PhoneFeatureFileWriter
It produces a file containing all the target cost features for the phone sized units. The module needs a file defining which features are to be used and what weights are given to them. They must be the same features as the ones that the PhoneFeatureComputer used. If you do not have a feature definition, the module tries to create one.

DurationCARTTrainer
It builds an acoustic model of durations in the database using the program "wagon" from the Edinburgh Speech tools.

F0CARTTrainer
It builds acoustic models of F0 like DurationCARTTrainer. It uses "wagon" and the files produced by PhoneUnitfileWriter and PhoneFeatureFileWriter.

9. Unit Selection Files

HalfPhoneUnitfileWriter
It produces a file containing all halfphone sized units.

HalfPhoneFeatureFileWriter
It produces a file containing all the target cost features for the phone sized units. The module needs a file defining which features are to be used and what weights are given to them. They must be the same features as the ones that the HalfPhoneFeatureComputer used. If you do not have a feature definition, the module tries to create one.

AcousticFeatureFileWriter
It produces a file containing all the target cost features plus two acoustic target cost features for the halfphone sized units. Also produces a feature definition containing those features.

JoinCostFileMaker
It produces a file containing all the join cost features for the halfphone sized units.

CARTBuilder
It builds a preselection tree for the target cost features using "wagon" (CART) from the Edinburgh Speech tools.
Additionally, the user needs to specify either a feature sequence or a top level tree. They are used to built a basic tree that is extended by wagon. This way, wagon runs several times on smaller subsets of units rather than the whole set. It might still take some time to run this module.

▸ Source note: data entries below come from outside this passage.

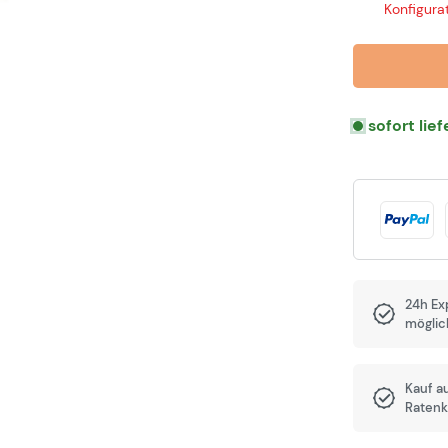
Konfigurat
sofort lie
24h Ex
möglic
Kauf a
Ratenk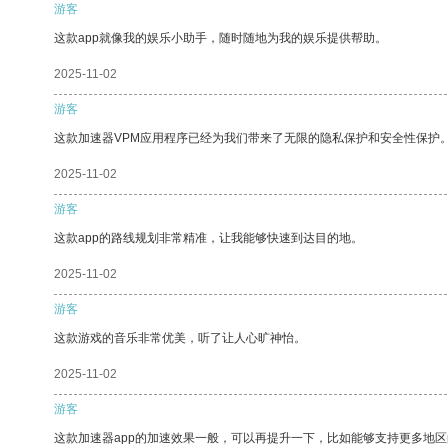
游客
这款app就像我的娱乐小助手，随时随地为我的娱乐提供帮助。
2025-11-02
游客
这款加速器VPM应用程序已经为我们带来了无限的隐私保护和安全性保护
2025-11-02
游客
这款app的路线规划非常精准，让我能够快速到达目的地。
2025-11-02
游客
这款游戏的音乐非常优美，听了让人心旷神怡。
2025-11-02
游客
这款加速器app的加速效果一般，可以再提升一下，比如能够支持更多地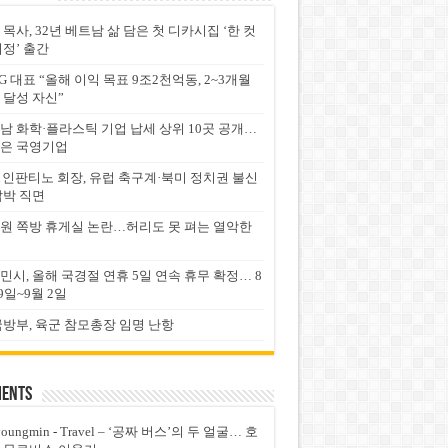
 목사, 32년 베트남 삶 담은 첫 디카시집 ‘한 컷
서정’ 출간
G 대표 “올해 이익 목표 9조2천억동, 2~3개월
 달성 자신”
남 화학·플라스틱 기업 납세 상위 10곳 공개…
은 국영기업
FA 인판티노 회장, 유럽 축구계·북미 정치권 불신
압박 직면
원 쪽방 휴게실 논란…허리도 못 펴는 열악한
민시, 올해 국경절 연휴 5일 연속 휴무 확정… 8
9일~9월 2일
국방부, 육군 참모총장 임명 난항
ents
youngmin
-
Travel – ‘공짜 버스’의 두 얼굴… 호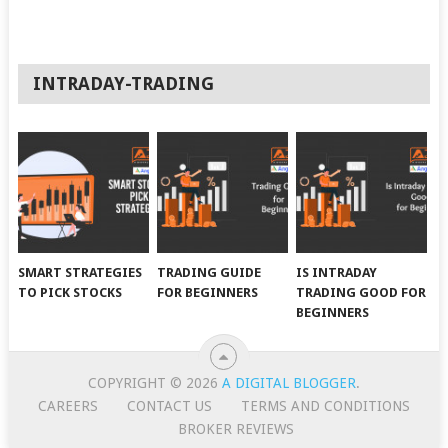
INTRADAY-TRADING
SMART STRATEGIES
TRADING GUIDE
IS INTRADAY
TO PICK STOCKS
FOR BEGINNERS
TRADING GOOD FOR
BEGINNERS
COPYRIGHT © 2026
A DIGITAL BLOGGER
.
CAREERS
CONTACT US
TERMS AND CONDITIONS
BROKER REVIEWS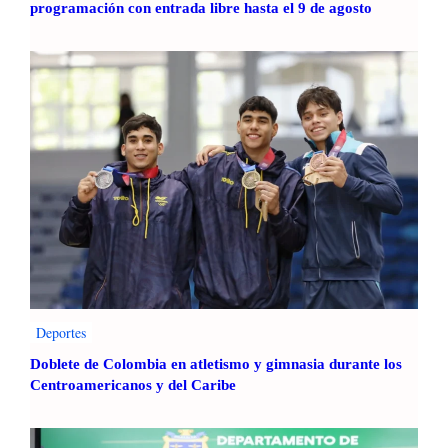
t
ó
programación con entrada libre hasta el 9 de agosto
e
n
d
y
e
p
N
e
i
r
ñ
m
e
a
z
n
!
e
n
i
c
n
i
v
a
i
e
t
Deportes
s
a
c
Doblete de Colombia en atletismo y gimnasia durante los
a
o
Centroamericanos y del Caribe
n
l
i
a
ñ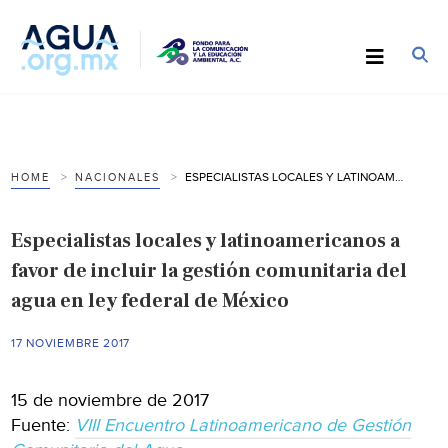
ESPECIALISTAS LOCALES Y LATINOAMERICANOS A FAVOR DE INCLUIR LA GESTIÓN COMUNITARIA DEL AGUA EN LEY FEDERAL DE MÉXICO
HOME
NACIONALES
Especialistas locales y latinoamericanos a
favor de incluir la gestión comunitaria del
agua en ley federal de México
17 NOVIEMBRE 2017
15 de noviembre de 2017
Fuente:
VIII Encuentro Latinoamericano de Gestión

Feature sequence: A file containing a list of features for which to build the tree.
Top level tree: A file containing the basic tree. 

If you give the CARTBuilder neither a feature sequence nor a top level tree file, a default feature sequence is created which only contains "mary_phoneme" as feature. If the basic tree contains leaves that contain more units than the maximum number of units allowed, the leaves are pruned and a warning message is printed. It is recommended that you make sure that there are no leaves that are too big.

10. Adding a new unit selection voice in MARY

VoiceCompiler
Compiles the voice to be used in MARY TTS. The default setting values of this component are already fixed.
Once the voice is compiled, follow the instructions in Publishing-a-MARY-TTS-Voice to install the voice.